__TEXT__
* * * * *

Roof extensions are made with a single pitch running parallel to the wall.
Glue 5mm wide (approx) strips of balsa (or thin pine) to the walls to create the framing.
For painting I added a drop of grey to the off white I’d used for the plastered walls then when dry stippled a small amount of white in the centre of each panel.
After painting the timbering a light brown I added a wash of chestnut ink.
The roof was painted Grey/green and drybrushed light grey to look like slate tiles.
The tower was built 65mm x 65mm.
Buttresses were added to the first two levels, 75mm high and tapering from 10mm to 5mm, each was glued in place as a single piece and then cut at the separation point between levels before adding stonework detailing to them.
Battlements were 75mm x 15mm x 65mm to produce an outward slope. Instead of cutting two long and two shot pieces all pieces were full length and the inside of each corner was chamfered 45 degrees.
The stair was made from 25mm wide offcuts stacked between two side pieces.
The stair is left separate to be positioned as required.
Larger buildings are built up using multiple standard sections, if you plan to go all out on internal detailing you will need to glue the sections together and include internal doors. I find that unnecessary for gaming models and leave each section as stand-alone allowing me to rearrange the models at will.
Roof sections will need to be cut flush where they butt up against adjacent walls. If you’re a perfectionist you may want to make alternative roof sections to allow the flexibility of separating sections without sacrificing appearance. I find such points tend to get overlooked in a busy table, once people have seen overhangs on the first couple of houses their brains automatically fill them in on the rest.

* * * * *

__REQUIRED TASKS__
- 1) List every color the text names for painting the models.
- 2) Copy word for word the stretch of the text from "The stair was" through "on the rest.".
The entries have nothing to do with the text.

* * * * *

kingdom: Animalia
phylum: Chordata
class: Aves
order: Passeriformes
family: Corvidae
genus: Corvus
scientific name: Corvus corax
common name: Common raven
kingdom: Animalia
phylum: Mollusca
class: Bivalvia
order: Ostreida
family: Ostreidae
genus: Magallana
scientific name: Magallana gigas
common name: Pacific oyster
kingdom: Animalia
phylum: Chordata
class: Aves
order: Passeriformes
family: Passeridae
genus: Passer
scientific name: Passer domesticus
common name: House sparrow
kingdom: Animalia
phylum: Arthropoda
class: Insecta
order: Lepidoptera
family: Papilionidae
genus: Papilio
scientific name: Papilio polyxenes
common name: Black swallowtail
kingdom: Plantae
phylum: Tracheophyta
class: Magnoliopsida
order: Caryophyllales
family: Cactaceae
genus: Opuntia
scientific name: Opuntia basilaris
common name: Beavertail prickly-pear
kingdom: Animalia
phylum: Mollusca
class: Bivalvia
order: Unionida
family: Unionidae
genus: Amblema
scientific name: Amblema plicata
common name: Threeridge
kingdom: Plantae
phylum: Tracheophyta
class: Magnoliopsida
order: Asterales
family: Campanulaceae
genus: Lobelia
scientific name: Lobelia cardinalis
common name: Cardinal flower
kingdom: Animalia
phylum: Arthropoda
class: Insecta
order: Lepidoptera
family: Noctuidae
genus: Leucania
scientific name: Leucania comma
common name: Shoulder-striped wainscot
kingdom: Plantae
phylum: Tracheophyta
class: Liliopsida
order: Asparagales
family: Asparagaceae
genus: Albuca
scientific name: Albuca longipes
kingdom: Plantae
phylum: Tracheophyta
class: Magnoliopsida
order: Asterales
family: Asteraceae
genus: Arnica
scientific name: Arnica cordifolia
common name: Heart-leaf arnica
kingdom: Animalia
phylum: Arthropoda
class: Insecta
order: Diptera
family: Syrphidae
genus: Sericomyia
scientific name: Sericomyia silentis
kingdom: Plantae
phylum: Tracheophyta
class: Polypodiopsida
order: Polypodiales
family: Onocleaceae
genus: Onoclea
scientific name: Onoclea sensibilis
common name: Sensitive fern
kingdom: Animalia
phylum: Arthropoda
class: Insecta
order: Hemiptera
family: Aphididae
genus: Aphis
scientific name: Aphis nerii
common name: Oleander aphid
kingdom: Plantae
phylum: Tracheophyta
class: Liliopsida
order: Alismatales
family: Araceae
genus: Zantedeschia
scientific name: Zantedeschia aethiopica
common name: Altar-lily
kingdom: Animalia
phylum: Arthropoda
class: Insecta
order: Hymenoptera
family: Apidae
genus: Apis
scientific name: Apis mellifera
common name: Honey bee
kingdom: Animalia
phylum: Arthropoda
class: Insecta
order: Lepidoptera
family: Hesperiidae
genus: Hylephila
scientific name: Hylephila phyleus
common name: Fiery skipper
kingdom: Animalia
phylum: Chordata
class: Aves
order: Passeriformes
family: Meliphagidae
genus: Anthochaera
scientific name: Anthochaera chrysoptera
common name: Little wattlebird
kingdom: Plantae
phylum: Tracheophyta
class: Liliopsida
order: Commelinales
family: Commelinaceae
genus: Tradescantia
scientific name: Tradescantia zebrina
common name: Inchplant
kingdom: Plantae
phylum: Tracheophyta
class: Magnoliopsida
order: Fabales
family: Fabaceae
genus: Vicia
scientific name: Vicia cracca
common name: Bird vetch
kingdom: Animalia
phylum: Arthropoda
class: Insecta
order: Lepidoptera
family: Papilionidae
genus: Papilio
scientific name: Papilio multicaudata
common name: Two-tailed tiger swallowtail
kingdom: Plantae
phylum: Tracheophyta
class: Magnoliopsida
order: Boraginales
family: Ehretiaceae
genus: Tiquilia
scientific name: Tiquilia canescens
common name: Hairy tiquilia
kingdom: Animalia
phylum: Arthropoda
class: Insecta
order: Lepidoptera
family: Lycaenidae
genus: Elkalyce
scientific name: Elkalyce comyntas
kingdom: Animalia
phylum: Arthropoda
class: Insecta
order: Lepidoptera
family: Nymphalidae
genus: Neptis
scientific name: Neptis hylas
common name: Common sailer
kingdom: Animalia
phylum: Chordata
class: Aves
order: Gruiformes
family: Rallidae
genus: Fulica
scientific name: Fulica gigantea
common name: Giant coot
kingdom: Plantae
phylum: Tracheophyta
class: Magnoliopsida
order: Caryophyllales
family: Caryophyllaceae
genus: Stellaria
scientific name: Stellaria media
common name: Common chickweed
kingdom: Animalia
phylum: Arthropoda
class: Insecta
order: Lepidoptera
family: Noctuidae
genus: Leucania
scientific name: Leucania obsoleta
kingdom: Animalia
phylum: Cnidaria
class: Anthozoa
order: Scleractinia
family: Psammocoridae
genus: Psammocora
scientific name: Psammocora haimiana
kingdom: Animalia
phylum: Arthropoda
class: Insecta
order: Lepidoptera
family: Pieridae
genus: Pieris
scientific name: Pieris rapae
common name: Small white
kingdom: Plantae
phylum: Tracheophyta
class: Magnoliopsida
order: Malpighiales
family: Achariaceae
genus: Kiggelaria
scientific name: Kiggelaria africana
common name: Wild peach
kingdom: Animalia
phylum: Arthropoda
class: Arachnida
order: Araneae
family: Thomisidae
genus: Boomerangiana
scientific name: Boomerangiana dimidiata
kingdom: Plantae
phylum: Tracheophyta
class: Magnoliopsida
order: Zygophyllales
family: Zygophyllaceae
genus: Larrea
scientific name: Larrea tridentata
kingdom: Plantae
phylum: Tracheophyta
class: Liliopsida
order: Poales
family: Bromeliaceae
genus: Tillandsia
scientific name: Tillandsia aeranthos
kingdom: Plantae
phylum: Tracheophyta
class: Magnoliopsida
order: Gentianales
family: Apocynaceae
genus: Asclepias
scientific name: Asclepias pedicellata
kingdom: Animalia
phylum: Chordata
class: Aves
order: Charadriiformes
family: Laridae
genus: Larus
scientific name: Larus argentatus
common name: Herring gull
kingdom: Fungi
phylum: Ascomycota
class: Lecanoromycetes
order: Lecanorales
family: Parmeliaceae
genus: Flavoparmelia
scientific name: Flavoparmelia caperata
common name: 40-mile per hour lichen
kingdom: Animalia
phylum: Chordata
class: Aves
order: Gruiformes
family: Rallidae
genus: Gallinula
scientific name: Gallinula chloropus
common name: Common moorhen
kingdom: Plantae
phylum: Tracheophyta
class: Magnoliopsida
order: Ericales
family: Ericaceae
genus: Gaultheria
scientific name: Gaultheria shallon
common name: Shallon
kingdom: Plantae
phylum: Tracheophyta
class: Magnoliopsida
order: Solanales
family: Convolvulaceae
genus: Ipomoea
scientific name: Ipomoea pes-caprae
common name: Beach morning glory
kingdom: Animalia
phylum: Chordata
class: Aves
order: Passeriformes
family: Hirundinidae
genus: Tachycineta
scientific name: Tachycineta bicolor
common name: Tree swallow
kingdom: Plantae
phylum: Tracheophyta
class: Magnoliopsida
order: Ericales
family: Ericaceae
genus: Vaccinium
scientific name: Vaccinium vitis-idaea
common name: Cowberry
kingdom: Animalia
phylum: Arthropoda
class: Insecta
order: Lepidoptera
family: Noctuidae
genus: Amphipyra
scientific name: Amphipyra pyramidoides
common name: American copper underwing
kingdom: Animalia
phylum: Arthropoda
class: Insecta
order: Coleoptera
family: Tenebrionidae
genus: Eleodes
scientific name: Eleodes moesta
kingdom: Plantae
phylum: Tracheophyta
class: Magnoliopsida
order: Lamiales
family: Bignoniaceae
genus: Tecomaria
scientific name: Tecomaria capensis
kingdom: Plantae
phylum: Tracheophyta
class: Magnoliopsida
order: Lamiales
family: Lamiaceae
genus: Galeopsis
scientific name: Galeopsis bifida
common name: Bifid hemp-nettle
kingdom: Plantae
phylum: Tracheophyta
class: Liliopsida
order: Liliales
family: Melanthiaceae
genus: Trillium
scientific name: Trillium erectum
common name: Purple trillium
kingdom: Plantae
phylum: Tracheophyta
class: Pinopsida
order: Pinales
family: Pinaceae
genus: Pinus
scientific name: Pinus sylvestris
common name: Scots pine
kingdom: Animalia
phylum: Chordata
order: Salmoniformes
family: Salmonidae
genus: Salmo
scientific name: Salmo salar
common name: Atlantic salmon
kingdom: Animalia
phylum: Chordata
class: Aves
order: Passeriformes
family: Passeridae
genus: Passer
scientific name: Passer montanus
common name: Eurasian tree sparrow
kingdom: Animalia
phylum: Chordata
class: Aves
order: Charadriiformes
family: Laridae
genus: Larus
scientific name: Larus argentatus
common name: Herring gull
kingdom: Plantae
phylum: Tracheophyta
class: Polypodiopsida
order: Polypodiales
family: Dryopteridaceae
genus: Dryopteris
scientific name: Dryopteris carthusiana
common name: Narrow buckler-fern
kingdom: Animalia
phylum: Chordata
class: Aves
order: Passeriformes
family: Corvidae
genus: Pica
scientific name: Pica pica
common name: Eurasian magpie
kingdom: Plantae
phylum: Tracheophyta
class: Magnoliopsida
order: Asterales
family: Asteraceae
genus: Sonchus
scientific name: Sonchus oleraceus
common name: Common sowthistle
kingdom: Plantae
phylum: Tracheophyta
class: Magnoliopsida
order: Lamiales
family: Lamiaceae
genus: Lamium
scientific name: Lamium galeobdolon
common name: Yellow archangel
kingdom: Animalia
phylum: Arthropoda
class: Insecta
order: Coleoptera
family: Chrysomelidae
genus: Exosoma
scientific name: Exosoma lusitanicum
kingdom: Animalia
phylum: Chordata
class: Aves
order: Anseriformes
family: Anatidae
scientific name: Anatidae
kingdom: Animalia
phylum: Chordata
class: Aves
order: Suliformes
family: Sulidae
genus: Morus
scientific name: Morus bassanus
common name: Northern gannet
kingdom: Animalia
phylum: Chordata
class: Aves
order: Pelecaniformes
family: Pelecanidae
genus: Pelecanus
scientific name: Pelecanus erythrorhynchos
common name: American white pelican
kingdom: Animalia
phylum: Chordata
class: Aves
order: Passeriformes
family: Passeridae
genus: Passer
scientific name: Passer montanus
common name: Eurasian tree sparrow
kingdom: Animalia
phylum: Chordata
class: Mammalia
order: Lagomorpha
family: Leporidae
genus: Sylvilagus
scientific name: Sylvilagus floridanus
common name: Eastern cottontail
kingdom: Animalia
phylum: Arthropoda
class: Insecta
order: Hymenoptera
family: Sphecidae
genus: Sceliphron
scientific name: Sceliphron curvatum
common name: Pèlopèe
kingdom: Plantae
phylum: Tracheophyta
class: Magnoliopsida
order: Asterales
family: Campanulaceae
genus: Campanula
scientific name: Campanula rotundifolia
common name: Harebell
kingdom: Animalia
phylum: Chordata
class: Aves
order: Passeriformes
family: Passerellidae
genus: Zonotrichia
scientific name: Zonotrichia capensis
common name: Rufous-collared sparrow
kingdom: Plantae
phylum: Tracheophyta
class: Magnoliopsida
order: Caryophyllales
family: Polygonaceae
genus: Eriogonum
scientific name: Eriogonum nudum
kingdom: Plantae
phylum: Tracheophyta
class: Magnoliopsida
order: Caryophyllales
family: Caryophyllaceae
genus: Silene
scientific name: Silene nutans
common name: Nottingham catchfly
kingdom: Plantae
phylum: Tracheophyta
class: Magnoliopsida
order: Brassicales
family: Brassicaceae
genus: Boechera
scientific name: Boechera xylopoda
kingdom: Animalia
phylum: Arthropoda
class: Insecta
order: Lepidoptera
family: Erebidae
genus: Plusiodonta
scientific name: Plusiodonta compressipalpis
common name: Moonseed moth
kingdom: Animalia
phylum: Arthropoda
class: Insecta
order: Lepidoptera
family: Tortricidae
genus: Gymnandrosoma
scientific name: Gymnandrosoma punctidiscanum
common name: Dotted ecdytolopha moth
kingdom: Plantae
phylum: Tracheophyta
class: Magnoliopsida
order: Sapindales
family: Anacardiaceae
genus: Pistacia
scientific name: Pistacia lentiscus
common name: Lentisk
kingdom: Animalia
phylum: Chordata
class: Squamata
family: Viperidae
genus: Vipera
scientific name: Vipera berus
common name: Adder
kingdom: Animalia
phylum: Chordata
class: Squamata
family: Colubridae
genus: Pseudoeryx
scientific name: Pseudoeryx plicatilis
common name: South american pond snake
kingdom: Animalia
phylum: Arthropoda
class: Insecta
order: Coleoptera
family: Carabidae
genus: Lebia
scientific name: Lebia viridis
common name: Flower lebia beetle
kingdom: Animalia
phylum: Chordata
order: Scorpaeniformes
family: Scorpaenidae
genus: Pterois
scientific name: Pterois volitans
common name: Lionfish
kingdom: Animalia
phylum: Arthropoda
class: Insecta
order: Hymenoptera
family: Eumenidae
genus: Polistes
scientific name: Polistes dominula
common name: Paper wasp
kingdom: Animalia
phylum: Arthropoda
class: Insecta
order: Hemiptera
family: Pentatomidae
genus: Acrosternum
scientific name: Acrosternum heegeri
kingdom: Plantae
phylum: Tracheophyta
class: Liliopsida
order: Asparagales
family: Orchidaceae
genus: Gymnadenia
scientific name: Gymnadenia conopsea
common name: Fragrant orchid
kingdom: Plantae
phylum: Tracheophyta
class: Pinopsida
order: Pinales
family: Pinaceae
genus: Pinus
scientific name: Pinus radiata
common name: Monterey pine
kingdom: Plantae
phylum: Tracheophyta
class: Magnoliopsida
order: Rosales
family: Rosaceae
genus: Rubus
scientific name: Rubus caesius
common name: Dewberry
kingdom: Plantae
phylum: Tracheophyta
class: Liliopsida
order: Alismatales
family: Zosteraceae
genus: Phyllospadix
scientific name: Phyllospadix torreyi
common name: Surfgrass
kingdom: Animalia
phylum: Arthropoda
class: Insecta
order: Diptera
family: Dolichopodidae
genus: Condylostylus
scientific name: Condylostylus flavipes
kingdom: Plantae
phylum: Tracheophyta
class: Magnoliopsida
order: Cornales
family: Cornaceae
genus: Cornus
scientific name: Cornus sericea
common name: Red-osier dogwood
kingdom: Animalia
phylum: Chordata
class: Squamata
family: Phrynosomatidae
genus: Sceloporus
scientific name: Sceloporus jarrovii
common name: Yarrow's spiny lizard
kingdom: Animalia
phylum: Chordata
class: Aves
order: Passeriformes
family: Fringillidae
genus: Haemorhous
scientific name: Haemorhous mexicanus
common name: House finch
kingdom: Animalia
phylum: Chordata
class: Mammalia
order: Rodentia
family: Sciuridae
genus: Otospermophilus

* * * * *

__EXERCISE RESULTS__
- 1) Grey, off white, white, light brown, chestnut (ink), grey/green, light grey

- 2)
The stair was made from 25mm wide offcuts stacked between two side pieces.
The stair is left separate to be positioned as required.
Larger buildings are built up using multiple standard sections, if you plan to go all out on internal detailing you will need to glue the sections together and include internal doors. I find that unnecessary for gaming models and leave each section as stand-alone allowing me to rearrange the models at will.
Roof sections will need to be cut flush where they butt up against adjacent walls. If you’re a perfectionist you may want to make alternative roof sections to allow the flexibility of separating sections without sacrificing appearance. I find such points tend to get overlooked in a busy table, once people have seen overhangs on the first couple of houses their brains automatically fill them in on the rest.